PROBLEM TO WORK ON:
Reproduce the post below about calling a school shooter "the gunman" word for word, from the book notice at its top through its last sentence, leaving out the listing that follows it.

======== EXCERPT PROVIDED ========

MURDER, POLITICS, AND THE END OF THE JAZZ AGE
by Michael Wolraich
Order today at Barnes & Noble / Amazon / Books-A-Million / Bookshop
MURDER, POLITICS, AND THE END OF THE JAZZ AGE by Michael Wolraich Order today at Barnes & Noble / Amazon / Books-A-Million / Bookshop |
Attendant upon the catalog of horrors surrounding the latest school shooting atrocity, a peripheral editorial offense.
Multiple news outlets, when alluding to the perpetrator of this crime, have referred to him as "the gunman".
Now there are traditions in which at the age of 13 a male child is considered to have attained majority, and can serve as an adult for a variety of purposes.
We may agree or disagree as to the actual maturity to be attributed to a 13 year old, but surely a more sensitive editorial policy would not extend to a 12 year old the appelation "man".
Alternative usages might be "the killer", "the shooter", etc. But surely, "the gunman" is not appropriate for a middle school student.
It may, parenthetically, be elucidative that our gun obsessed culture so easily slips into jargon that equates firepower with manhood.
One is reminded of the bushmaster advertisement that goes some distance down this very road.
Stop the madness--confiscate the guns.
The parents of this child would surely have been better off if some benevolent agency had visited their home on the night before the tragedy and relieved them of their 9mm Ruger Semiautomatic pistol.

======== DATASET RECORDS ========

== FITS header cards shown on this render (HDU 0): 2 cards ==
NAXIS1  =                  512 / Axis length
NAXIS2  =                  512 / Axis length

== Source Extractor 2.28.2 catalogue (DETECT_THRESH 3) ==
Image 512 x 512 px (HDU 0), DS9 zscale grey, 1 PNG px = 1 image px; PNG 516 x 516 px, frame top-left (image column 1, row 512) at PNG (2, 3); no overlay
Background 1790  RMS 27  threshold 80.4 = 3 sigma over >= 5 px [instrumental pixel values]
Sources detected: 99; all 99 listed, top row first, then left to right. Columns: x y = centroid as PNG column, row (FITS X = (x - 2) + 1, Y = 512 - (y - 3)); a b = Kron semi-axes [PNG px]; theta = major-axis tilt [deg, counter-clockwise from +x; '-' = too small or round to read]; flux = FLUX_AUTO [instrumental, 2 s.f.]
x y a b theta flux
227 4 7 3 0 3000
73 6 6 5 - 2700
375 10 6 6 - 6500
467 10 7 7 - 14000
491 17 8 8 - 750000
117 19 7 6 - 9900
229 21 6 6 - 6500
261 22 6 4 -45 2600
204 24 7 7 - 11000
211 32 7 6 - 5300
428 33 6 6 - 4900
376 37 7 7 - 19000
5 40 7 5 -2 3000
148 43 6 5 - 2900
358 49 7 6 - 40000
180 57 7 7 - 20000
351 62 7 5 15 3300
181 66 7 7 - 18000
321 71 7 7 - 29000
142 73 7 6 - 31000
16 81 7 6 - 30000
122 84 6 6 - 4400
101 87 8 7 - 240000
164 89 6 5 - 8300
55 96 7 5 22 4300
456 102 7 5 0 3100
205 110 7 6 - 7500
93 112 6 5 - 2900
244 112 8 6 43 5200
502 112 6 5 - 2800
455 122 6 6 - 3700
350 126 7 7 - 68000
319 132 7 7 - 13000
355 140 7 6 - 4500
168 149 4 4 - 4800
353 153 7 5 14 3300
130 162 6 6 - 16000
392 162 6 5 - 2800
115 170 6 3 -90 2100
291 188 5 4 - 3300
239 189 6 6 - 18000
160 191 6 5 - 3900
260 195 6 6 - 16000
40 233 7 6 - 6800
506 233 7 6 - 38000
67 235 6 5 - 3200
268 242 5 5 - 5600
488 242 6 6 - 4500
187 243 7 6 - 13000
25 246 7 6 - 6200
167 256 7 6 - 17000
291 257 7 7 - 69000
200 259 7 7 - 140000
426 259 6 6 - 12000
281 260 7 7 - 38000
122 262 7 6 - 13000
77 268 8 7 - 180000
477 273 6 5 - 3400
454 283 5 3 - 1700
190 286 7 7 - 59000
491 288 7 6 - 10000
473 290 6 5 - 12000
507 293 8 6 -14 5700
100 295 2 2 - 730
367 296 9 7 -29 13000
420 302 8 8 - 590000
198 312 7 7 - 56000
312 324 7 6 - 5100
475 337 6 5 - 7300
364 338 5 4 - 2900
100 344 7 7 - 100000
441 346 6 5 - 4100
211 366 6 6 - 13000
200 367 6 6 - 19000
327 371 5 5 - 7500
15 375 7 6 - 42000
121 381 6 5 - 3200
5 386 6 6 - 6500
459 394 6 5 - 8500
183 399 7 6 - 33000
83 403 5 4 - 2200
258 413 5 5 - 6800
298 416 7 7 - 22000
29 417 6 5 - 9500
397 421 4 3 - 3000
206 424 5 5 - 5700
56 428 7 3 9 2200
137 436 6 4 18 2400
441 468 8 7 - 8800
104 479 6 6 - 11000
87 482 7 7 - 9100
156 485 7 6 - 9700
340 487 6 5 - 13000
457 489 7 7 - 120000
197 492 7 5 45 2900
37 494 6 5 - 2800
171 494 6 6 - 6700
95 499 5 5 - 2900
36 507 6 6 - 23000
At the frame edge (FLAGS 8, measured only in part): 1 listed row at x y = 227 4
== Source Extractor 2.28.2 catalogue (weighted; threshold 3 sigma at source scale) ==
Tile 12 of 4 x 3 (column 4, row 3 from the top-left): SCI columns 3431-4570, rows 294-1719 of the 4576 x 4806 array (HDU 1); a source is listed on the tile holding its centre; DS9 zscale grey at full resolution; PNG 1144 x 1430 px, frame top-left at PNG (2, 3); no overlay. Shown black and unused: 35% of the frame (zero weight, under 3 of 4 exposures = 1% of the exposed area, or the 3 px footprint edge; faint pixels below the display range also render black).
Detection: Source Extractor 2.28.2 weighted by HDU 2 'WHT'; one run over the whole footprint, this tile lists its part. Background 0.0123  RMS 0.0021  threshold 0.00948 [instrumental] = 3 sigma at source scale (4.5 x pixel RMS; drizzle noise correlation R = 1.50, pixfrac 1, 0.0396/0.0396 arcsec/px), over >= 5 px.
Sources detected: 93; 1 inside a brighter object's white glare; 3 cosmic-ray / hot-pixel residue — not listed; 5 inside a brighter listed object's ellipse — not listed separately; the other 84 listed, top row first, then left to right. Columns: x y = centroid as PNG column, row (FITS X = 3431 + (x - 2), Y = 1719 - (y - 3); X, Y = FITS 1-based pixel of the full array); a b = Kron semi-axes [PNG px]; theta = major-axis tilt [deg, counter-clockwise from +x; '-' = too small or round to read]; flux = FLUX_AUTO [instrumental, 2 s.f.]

========

WRITTEN REPLY:
MURDER, POLITICS, AND THE END OF THE JAZZ AGE
by Michael Wolraich
Order today at Barnes & Noble / Amazon / Books-A-Million / Bookshop
MURDER, POLITICS, AND THE END OF THE JAZZ AGE by Michael Wolraich Order today at Barnes & Noble / Amazon / Books-A-Million / Bookshop |
Attendant upon the catalog of horrors surrounding the latest school shooting atrocity, a peripheral editorial offense.
Multiple news outlets, when alluding to the perpetrator of this crime, have referred to him as "the gunman".
Now there are traditions in which at the age of 13 a male child is considered to have attained majority, and can serve as an adult for a variety of purposes.
We may agree or disagree as to the actual maturity to be attributed to a 13 year old, but surely a more sensitive editorial policy would not extend to a 12 year old the appelation "man".
Alternative usages might be "the killer", "the shooter", etc. But surely, "the gunman" is not appropriate for a middle school student.
It may, parenthetically, be elucidative that our gun obsessed culture so easily slips into jargon that equates firepower with manhood.
One is reminded of the bushmaster advertisement that goes some distance down this very road.
Stop the madness--confiscate the guns.
The parents of this child would surely have been better off if some benevolent agency had visited their home on the night before the tragedy and relieved them of their 9mm Ruger Semiautomatic pistol.